# can anyone on here id solifugae?



## gothling (Feb 17, 2010)

i was wandering around and found this.. is this a real sp of 'camel spider' or has the pic been photoshoped?


----------



## GRB (Jan 24, 2008)

It's a model made from fly ties....


So no, it's not a species I can identify :lol2:


----------



## jakakadave (Dec 29, 2009)

ROFL very good... 

I'd say Galeodes leavesandcottonius


----------



## gothling (Feb 17, 2010)

:lol2:


what's a fly tie, like fishing lures? i wish i was this good at making stuff. it'd look good on my wall.

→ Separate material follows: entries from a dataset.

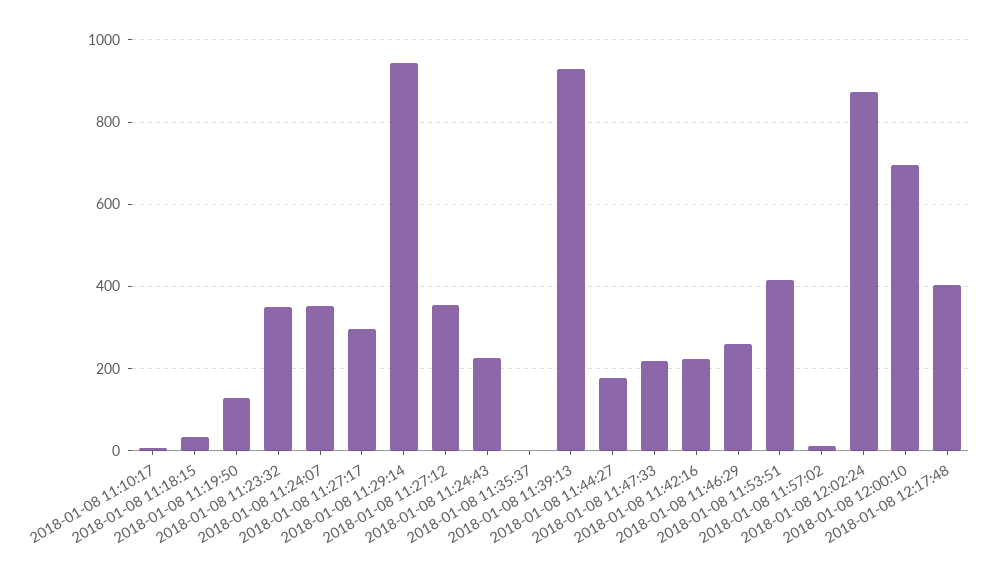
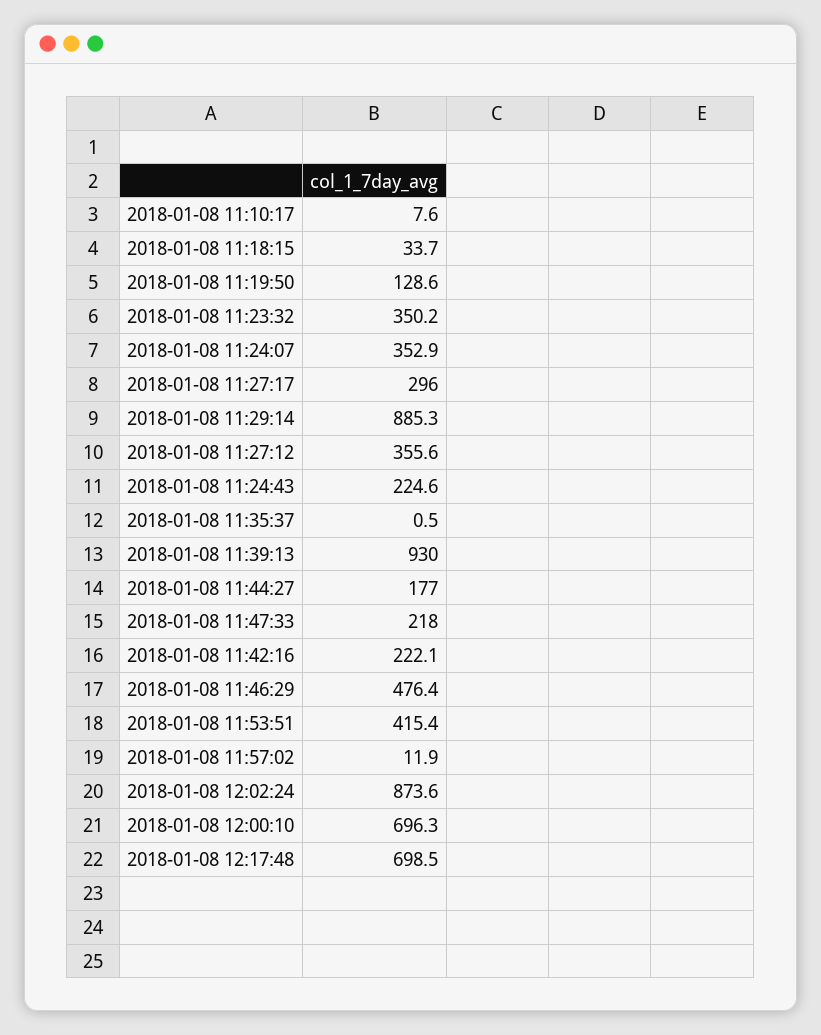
  {
    "2018-01-08 11:10:17": 7.6,
    "2018-01-08 11:18:15": 33.7,
    "2018-01-08 11:19:50": 128.6,
    "2018-01-08 11:23:32": 350.2,
    "2018-01-08 11:24:07": 352.9,
    "2018-01-08 11:27:17": 296,
-   "2018-01-08 11:29:14": 940,
+   "2018-01-08 11:29:14": 885.3,
    "2018-01-08 11:27:12": 355.6,
    "2018-01-08 11:24:43": 224.6,
    "2018-01-08 11:35:37": 0.5,
    "2018-01-08 11:39:13": 930,
    "2018-01-08 11:44:27": 177,
    "2018-01-08 11:47:33": 218,
    "2018-01-08 11:42:16": 222.1,
-   "2018-01-08 11:46:29": 260,
+   "2018-01-08 11:46:29": 476.4,
    "2018-01-08 11:53:51": 415.4,
    "2018-01-08 11:57:02": 11.9,
    "2018-01-08 12:02:24": 873.6,
    "2018-01-08 12:00:10": 696.3,
-   "2018-01-08 12:17:48": 400
+   "2018-01-08 12:17:48": 698.5
  }

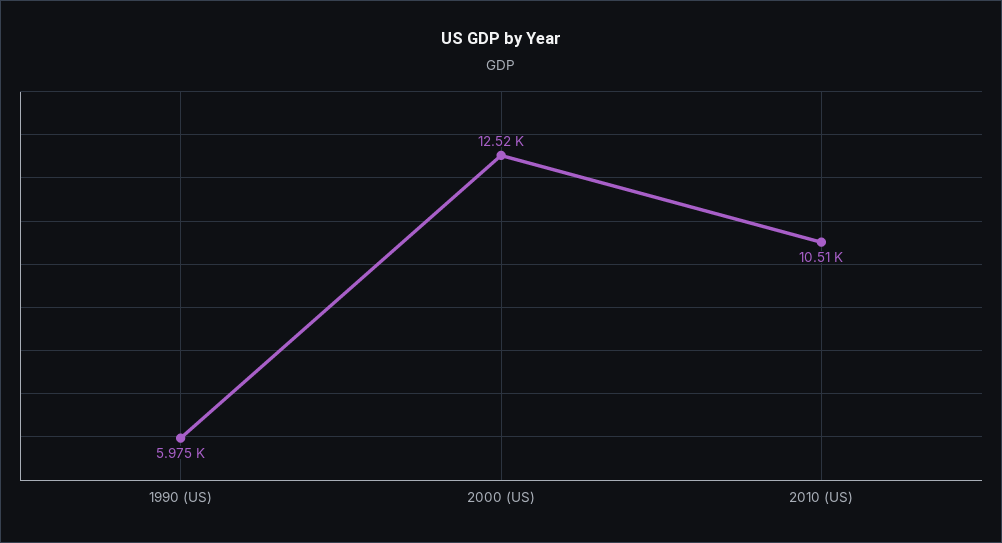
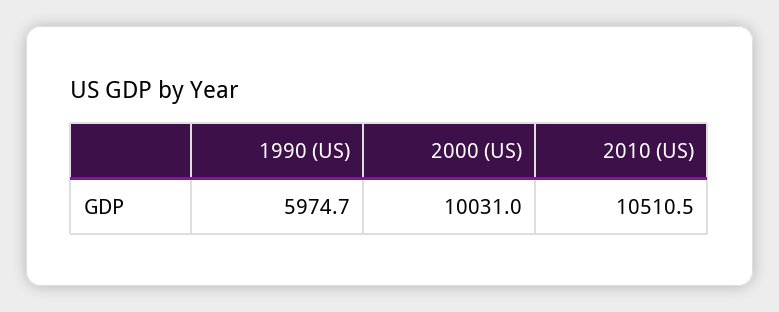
  {
    "1990 (US)": 5974.7,
-   "2000 (US)": 12520,
+   "2000 (US)": 10031,
    "2010 (US)": 10510.5
  }

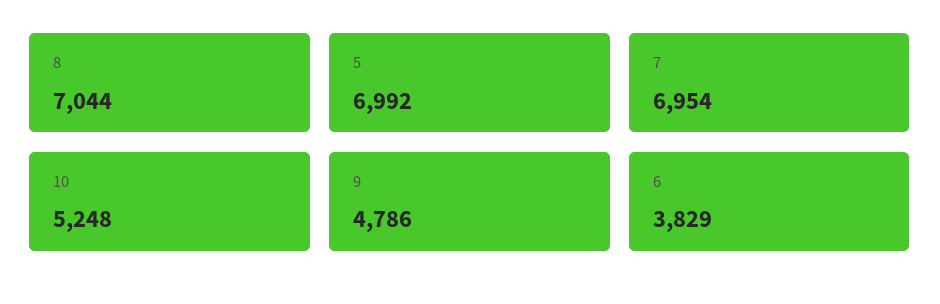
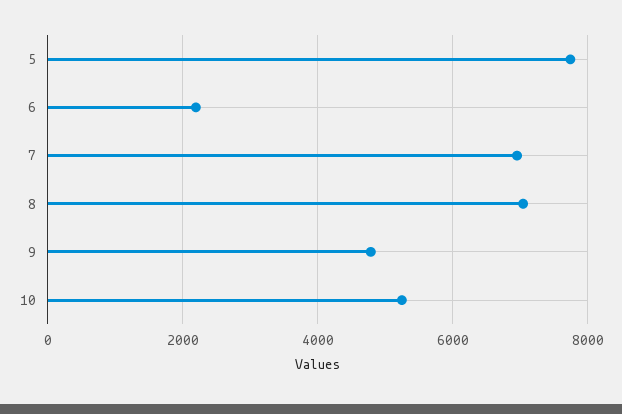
  {
    "8": 7044,
-   "5": 6992,
+   "5": 7800,
    "7": 6954,
    "10": 5248,
    "9": 4786,
-   "6": 3829
+   "6": 2200
  }

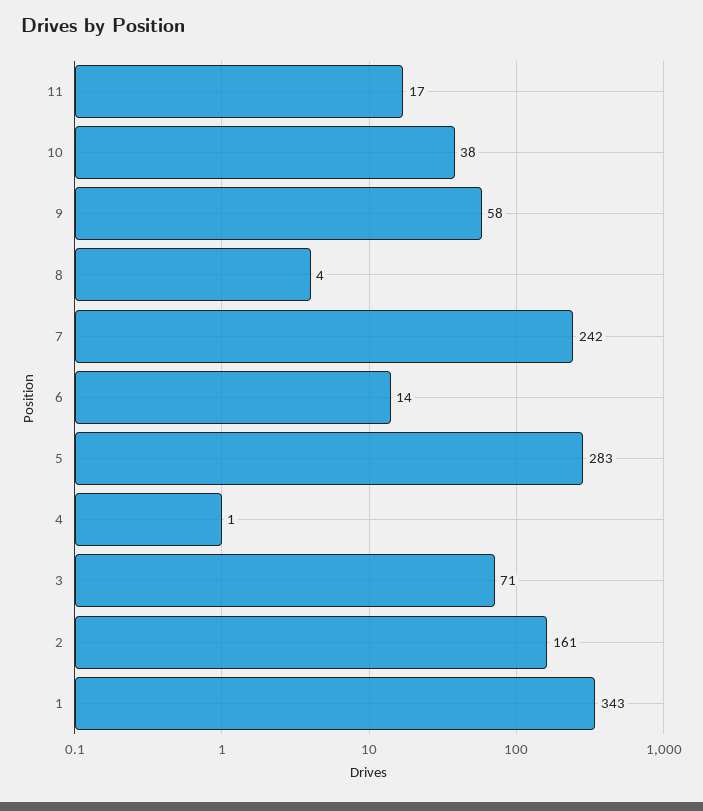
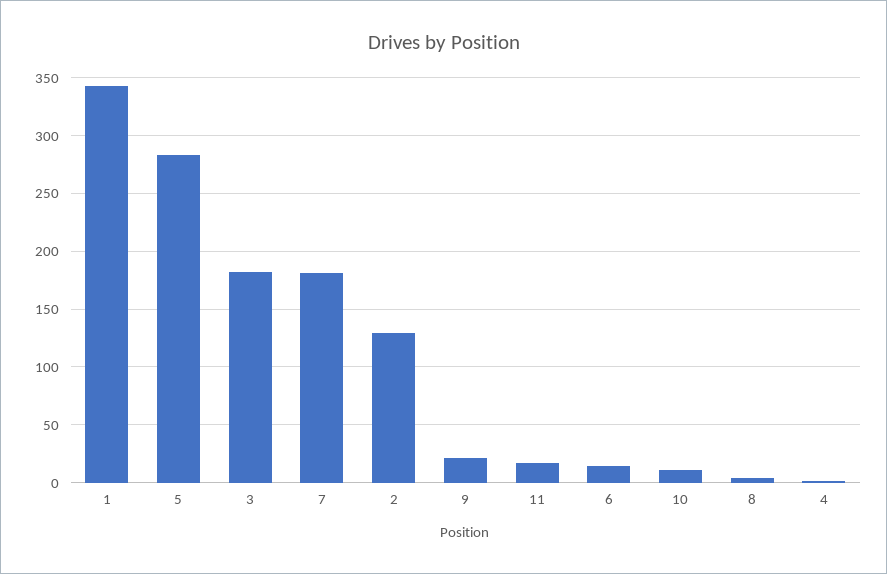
  {
    "11": 17,
-   "10": 38,
+   "10": 10,
-   "9": 58,
+   "9": 20,
    "8": 4,
-   "7": 242,
+   "7": 180,
    "6": 14,
    "5": 283,
    "4": 1,
-   "3": 71,
+   "3": 180,
-   "2": 161,
+   "2": 130,
    "1": 343
  }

no wonder i couldn't find anything like it... i was just looking at cammel spiders, and this popped up. mind you some of my spiders look fake, i only know they're real because the eat, and move.


----------



## Hedgewitch (Feb 12, 2008)

The file name would suggest it's a fly-tying mockery of a solifuge.


----------



## snowgoose (May 5, 2009)

lol, it's a fishing lure

First image shows the initial process of it being made









And this pic shows where the hooks are


----------



## gothling (Feb 17, 2010)

that is truly stunning!!!!! i wonder if they sell them? where did you find the pictures of it being made? i wonder if they can do me a p metallica for my wall?


----------



## snowgoose (May 5, 2009)

it's from a website of a photographer , but I'm sure if you looked / hunted hard / long enough you would find someone to do something like it.


----------